I remember walking in the back yard of our old house on Durham Road when I was a very small girl, holding my mom’s hand as she pointed out the new things that were coming up. I vividly remember the deep purple velvet of the crocus buds. When I glimpse the first of the year’s crocuses, I always feel a shadow of that early thrill of discovery and, as I’ve grown older, an attendant sense of relief that the hardest days of winter are truly drawing to a close.
Jack’s spring is coming, and today I saw the first crocus.
Jack’s laryngoscopy was today. His room was full, with two large monitors, an RT, two pulmonologists, a nurse, two speech therapists and me. The team threaded a small scope down Jack’s nose and we saw something amazing.
The best case scenario, given that Jack’s vegus nerve was sacrificed, resulting in paralysis of much of the throat, would be that one of his vocal cords would still function, leading to some possibility of natural (as opposed to computer assisted) speech. We were also looking to see if the paralyzed side was stuck in the center of the voice box, or resting along the side, as this too would have implications for future therapies.
What we saw were TWO working vocal cords, opening and closing symmetrically, exactly as they are supposed to do. It was a powerful, visual affirmation that Jack is rewiring. Everyone in the room said it was incredible. Except me. I said, “I’m so proud of you, Jack!” And then I cried. If there is a chance, even an uncertain chance, that we might hear him laugh again (or cry, for that matter), my world just became a whole lot brighter. A voice is a small thing to lose compared to all that was at stake a month ago, and there are so many other joys that this world has to offer. But as a mother, I long to hear his voice again regardless.
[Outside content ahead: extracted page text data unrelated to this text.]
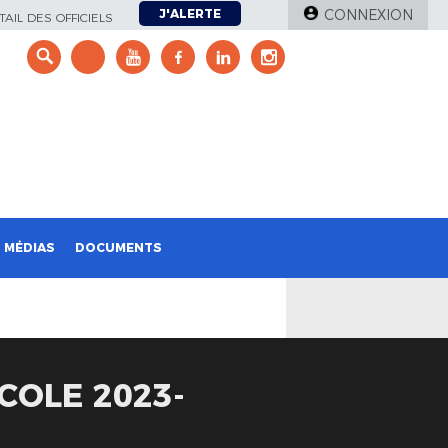
J'ALERTE
CONNEXION
AIL DES OFFICIELS
e
MÉDIAS
DOCUMENTS
COLE 2023-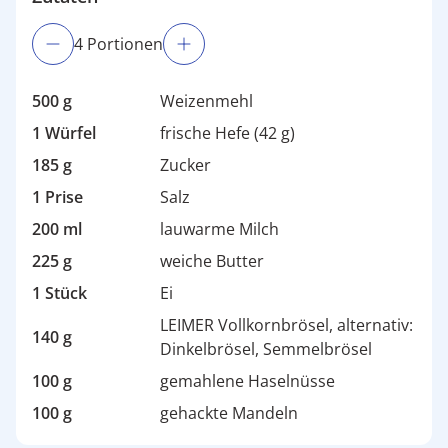
4
Portion
en
500 g
Weizenmehl
1 Würfel
frische Hefe (42 g)
185 g
Zucker
1 Prise
Salz
200 ml
lauwarme Milch
225 g
weiche Butter
1 Stück
Ei
LEIMER Vollkornbrösel, alternativ:
140 g
Dinkelbrösel, Semmelbrösel
100 g
gemahlene Haselnüsse
100 g
gehackte Mandeln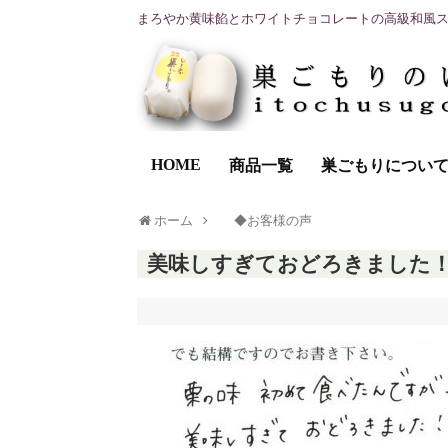
まろやか黄味餡とホワイトチョコレートの高級和風
HOME
商品一覧
巣ごもりについ
ホーム
◆お客様の声
美味しすぎておどろきました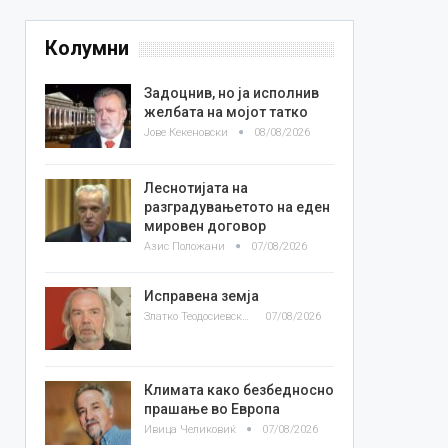
Колумни
Задоцнив, но ја исполнив
желбата на мојот татко
Јове Кекеновски
08/08/2026
Леснотијата на
разградувањетото на еден
мировен договор
Азис Положани
07/08/2026
Исправена земја
Златко Теодосиевски
07/08/2026
Климата како безбедносно
прашање во Европа
Ивица Челиковиќ
07/08/2026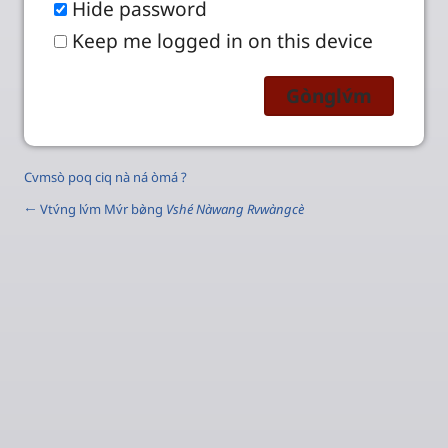
Hide password
Keep me logged in on this device
Cvmsò poq ciq nà ná òmá ?
← Vtv́ng lv́m Mv́r bø̀ng
Vshé Nàwang Rvwàngcè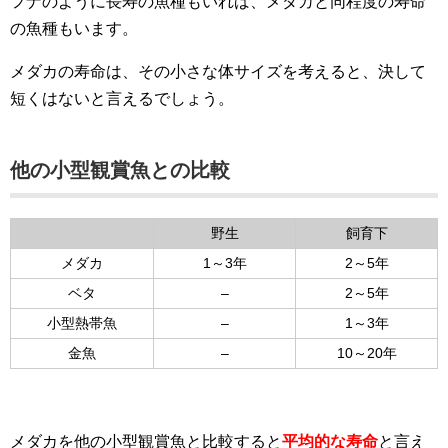
フナのように長寿の魚種もいれば、メダカと同程度の寿命
の魚種もいます。
メダカの寿命は、その小さな体サイズを考えると、決して
短くはないと言えるでしょう。
他の小型観賞魚との比較
野生
飼育下
メダカ
1～3年
2～5年
ベタ
–
2～5年
小型熱帯魚
–
1～3年
金魚
–
10～20年
メダカを他の小型観賞魚と比較すると
平均的な寿命
と言え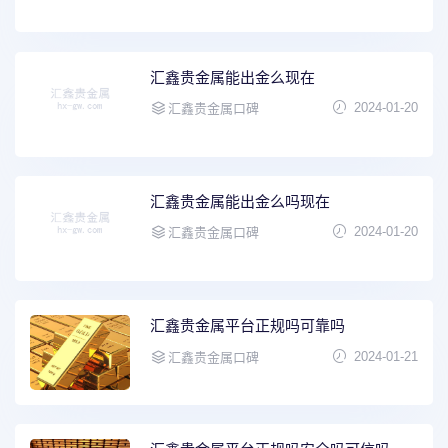
汇鑫贵金属能出金么现在
2024-01-20
汇鑫贵金属口碑
汇鑫贵金属能出金么吗现在
2024-01-20
汇鑫贵金属口碑
汇鑫贵金属平台正规吗可靠吗
2024-01-21
汇鑫贵金属口碑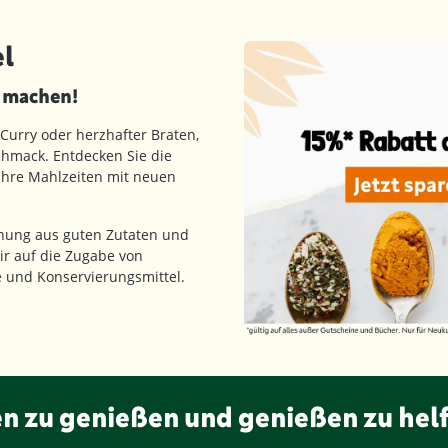
l
d machen!
 Curry oder herzhafter Braten,
hmack. Entdecken Sie die
 Ihre Mahlzeiten mit neuen
hung aus guten Zutaten und
ir auf die Zugabe von
fe und Konservierungsmittel.
en zu genießen und genießen zu hel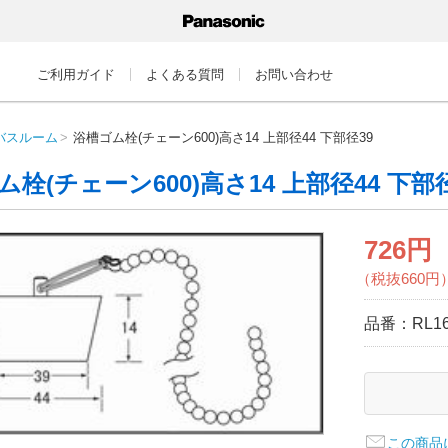
ご利用ガイド
よくある質問
お問い合わせ
バスルーム
浴槽ゴム栓(チェーン600)高さ14 上部径44 下部径39
栓(チェーン600)高さ14 上部径44 下部径
726円
（税抜660円
品番：
RL1
この商品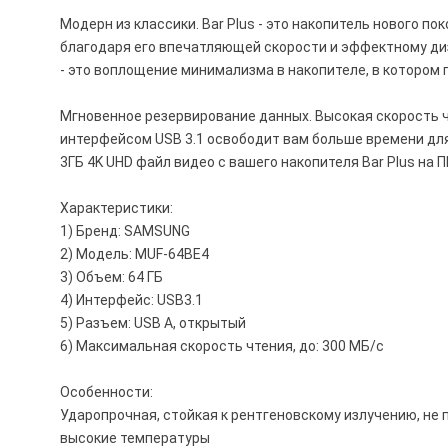
Модерн из классики. Bar Plus - это накопитель нового п
благодаря его впечатляющей скорости и эффектному диз
- это воплощение минимализма в накопителе, в котором 
Мгновенное резервирование данных. Высокая скорость чт
интерфейсом USB 3.1 освободит вам больше времени для
3ГБ 4K UHD файл видео с вашего накопителя Bar Plus на ПК
Характеристики:
1) Бренд: SAMSUNG
2) Модель: MUF-64BE4
3) Объем: 64 ГБ
4) Интерфейс: USB3.1
5) Разъем: USB А, открытый
6) Максимальная скорость чтения, до: 300 МБ/с
Особенности:
Ударопрочная, стойкая к рентгеновскому излучению, н
высокие температуры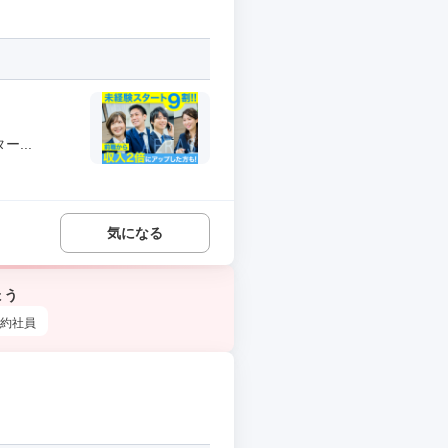
...
気になる
ょう
約社員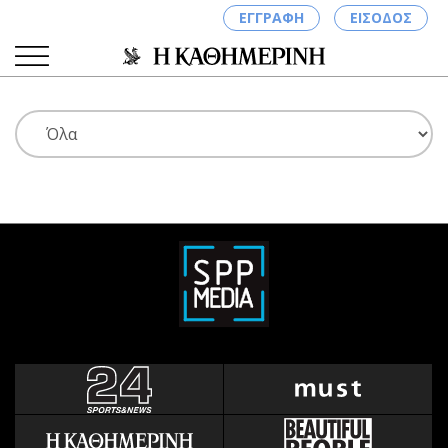
ΕΓΓΡΑΦΗ
ΕΙΣΟΔΟΣ
ΚΑΤΗΓΟΡΙΕΣ
ΣΥΝΔΕΣΗ
Κύπρος
Απόψεις
Παιδεία
Αρθρογραφία
Υγεία
The Hill
Πολιτική
Υγεία
Βουλευτικές 2026
Αγγελίες
Εκλογές 2024
Ενοικιάζονται
Προεδρικές 2023
Πωλούνται
Δημοσκοπήσεις
Ζητούν εργασία
Διπλωματία
Θέσεις εργασίας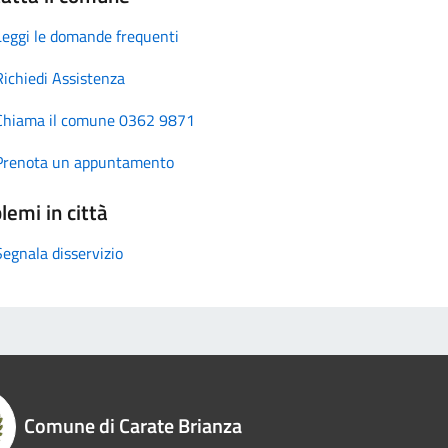
Leggi le domande frequenti
Richiedi Assistenza
Chiama il comune 0362 9871
Prenota un appuntamento
lemi in città
Segnala disservizio
Comune di Carate Brianza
Despite this unbelievable development, there is still a lot of uncertainty. Jack clearly is unable to swallow, so his ability to use a Passey-Muir valve to speak despite his tracheostomy is still in question. But what we know is that one piece that was expected not to work is working. Something that was supposed to be frozen has thawed and is growing again. Its a miracle. Spring always is.
PS- Jack did not have his central line removed today. The surgery team has decided that it would be best in Jack’s case to make this an OR, rather than a bedside procedure, so this has been pushed off until Wednesday or Thursday. I’ll update then.